Initiative I-190 legalized the possession and recreational use of one ounce or less of cannabis or 8 grams or less of cannabis concentrate for adults who are at least 21 years old. Residents would also be able to grow up to four cannabis plants at their residences. The Montana Department of Revenue will regulate the new program, and will be accepting applications for providers and dispensaries by January 1, 2022. A 20 percent tax would be imposed on sales of recreational cannabis. In addition, people serving cannabis-related sentences that would no longer be crimes under the new law or would carry a lesser punishment may request resentencing or expungement.
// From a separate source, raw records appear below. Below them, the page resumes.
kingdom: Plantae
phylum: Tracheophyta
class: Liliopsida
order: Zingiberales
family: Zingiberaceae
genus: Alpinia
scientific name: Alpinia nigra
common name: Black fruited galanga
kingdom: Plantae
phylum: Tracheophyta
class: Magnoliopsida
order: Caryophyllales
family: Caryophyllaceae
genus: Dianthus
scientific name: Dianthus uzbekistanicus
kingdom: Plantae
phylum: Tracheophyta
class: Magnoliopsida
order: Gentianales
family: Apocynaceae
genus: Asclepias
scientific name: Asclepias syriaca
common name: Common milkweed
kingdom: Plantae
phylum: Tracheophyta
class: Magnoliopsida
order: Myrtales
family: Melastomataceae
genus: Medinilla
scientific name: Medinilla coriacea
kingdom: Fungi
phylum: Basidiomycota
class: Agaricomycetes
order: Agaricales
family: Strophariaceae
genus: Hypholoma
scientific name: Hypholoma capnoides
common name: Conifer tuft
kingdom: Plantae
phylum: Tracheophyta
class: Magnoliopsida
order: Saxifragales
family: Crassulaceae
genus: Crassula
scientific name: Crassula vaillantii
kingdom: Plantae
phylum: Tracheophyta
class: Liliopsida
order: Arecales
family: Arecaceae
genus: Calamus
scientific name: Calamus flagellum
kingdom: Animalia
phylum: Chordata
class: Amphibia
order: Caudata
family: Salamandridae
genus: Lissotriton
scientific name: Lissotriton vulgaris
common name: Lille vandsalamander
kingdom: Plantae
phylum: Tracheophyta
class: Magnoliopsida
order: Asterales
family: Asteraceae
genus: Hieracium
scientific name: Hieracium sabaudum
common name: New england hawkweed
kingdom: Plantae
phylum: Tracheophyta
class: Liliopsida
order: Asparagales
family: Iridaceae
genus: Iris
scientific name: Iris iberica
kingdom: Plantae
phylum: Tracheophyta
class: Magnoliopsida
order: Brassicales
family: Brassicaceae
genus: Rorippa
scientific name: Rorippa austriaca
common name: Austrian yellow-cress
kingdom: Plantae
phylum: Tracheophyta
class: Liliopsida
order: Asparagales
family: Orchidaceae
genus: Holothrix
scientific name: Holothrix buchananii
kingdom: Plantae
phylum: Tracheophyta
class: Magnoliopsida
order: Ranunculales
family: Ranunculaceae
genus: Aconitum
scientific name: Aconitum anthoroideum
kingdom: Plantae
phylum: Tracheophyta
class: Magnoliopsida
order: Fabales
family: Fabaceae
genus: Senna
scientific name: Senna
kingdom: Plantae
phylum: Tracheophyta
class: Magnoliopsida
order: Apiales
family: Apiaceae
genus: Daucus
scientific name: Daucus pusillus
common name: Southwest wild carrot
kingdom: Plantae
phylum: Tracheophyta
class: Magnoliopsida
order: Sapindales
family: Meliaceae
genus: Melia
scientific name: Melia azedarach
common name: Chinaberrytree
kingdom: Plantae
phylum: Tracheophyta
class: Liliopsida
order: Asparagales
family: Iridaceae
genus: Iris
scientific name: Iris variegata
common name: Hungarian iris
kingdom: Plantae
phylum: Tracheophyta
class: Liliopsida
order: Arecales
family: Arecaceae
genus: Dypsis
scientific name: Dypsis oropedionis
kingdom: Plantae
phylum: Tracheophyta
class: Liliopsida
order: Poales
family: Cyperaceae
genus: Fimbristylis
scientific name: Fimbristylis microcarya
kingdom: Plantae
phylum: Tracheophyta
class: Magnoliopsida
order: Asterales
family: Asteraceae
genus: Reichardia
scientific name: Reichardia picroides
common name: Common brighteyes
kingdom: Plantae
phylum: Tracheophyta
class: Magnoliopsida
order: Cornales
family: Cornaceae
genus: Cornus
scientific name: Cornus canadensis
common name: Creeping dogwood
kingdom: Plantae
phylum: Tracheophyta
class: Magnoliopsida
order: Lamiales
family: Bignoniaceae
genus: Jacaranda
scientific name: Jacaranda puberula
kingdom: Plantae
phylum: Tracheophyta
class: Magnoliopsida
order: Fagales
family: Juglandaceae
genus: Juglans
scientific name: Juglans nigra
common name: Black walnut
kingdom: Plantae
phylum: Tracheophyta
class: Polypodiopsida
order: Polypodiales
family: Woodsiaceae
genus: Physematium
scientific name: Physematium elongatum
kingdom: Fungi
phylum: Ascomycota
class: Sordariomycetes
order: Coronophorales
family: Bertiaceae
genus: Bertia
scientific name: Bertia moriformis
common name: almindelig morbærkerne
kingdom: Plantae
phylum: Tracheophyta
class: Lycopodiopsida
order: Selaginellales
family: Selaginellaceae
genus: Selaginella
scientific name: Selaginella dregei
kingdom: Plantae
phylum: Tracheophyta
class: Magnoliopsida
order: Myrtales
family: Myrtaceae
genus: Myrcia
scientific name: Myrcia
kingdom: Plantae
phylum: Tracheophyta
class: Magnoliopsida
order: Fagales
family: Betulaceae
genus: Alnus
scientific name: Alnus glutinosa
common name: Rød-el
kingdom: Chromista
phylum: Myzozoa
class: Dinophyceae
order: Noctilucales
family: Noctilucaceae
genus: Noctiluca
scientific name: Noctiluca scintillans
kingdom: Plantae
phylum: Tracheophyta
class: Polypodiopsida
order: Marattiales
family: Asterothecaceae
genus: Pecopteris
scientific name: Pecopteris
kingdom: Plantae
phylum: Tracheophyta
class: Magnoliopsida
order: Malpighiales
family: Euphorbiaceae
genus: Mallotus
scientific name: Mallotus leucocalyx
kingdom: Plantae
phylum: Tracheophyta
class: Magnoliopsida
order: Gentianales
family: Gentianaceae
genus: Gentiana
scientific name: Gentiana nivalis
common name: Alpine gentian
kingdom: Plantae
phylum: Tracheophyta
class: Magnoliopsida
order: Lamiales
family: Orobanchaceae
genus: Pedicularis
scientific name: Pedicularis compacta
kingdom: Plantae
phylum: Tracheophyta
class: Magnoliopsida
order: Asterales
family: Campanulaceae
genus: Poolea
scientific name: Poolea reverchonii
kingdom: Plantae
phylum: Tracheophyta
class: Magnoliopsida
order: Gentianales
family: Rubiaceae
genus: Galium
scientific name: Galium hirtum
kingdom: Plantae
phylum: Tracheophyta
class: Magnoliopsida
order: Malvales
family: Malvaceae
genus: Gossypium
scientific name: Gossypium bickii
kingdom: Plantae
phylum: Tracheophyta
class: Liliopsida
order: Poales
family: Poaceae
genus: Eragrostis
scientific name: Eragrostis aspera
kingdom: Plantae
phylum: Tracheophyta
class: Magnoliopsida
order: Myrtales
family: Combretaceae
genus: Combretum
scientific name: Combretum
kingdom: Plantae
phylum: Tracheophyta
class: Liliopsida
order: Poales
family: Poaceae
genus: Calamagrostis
Despite opposition from Governor Tate Reeves and State Health Officer Dr. Thomas Dobbs, 74 percent of the electorate in Mississippi voted to pass Initiative 65, which legalizes the use of medical cannabis by people with “debilitating medical conditions” and allows for qualifying patients to possess up to 2.5 ounces of marijuana per two week period. To qualify for a medical marijuana card in Mississippi, a person must receive a physician diagnosis of one of 22 identified medical conditions. In addition, Initiative 65 allows health care providers to prescribe medical cannabis for patients who suffer from “another medical condition of the same kind or class to those above and for which a physician believes the benefits of using medical marijuana would reasonably outweigh potential risks.” The Mississippi Secretary of State’s Office has 30 days after Election Day to officially announce the results of the vote, at which point Initiative 65 will become part of the state constitution.
Like New Jersey’s recreational cannabis program, Mississippi’s program does not go into effect right away. The state’s cannabis program will be regulated by the Mississippi State Department of Health, which must create applicable rules after the law goes into effect in July 2021. Medical cannabis patient cards must be issued no later than August 15, 2021. Residents should be cognizant that possessing, using, or distributing cannabis as authorized under the new law before it goes into effect is still illegal under state law.
On election day, South Dakota voters legalized both recreational and medicinal cannabis. Measure 26 establishes a medical cannabis program and registration system for patients with qualifying health conditions. The measure passed with a landslide vote of approximately 70 percent in favor of the program, in a sharp contrast to the state’s rejection of medicinal cannabis four years ago. South Dakota now joins neighboring states in legalizing marijuana for several qualifying medical conditions. Under the measure, those with delineated “debilitating medical conditions” are allowed to possess up to three ounces of marijuana.
Passing by a smaller margin, Amendment A legalizes the possession and use of recreational cannabis for adults who are at least 21 years old. Amendment A permits local governments to ban cannabis cultivators, testing facilities, wholesalers, or retail stores from operating within their limits; however, residents who live in a jurisdiction without licensed retail stores are permitted to grow up to three plants at their home. Amendment A will impose a 15 percent excise tax on marijuana sales that will primarily be split between public schools and the state’s general funds, with a certain percent also being used to fund the costs of implementing the amendment.
On the Horizon
While Pennsylvania and New York may likely be the next states to enact broader cannabis laws, other states are likely not far behind. Connecticut Governor Ned Lamont supports expanding the state’s cannabis program, and proposed Connecticut Bill No. 16 could create a recreational cannabis program for adults who are at least 21 years old and implement related criminal justice reforms. The combination of budget shortfalls and budding markets around them may be the impetus needed to push Connecticut and other states to move quickly to create similar programs.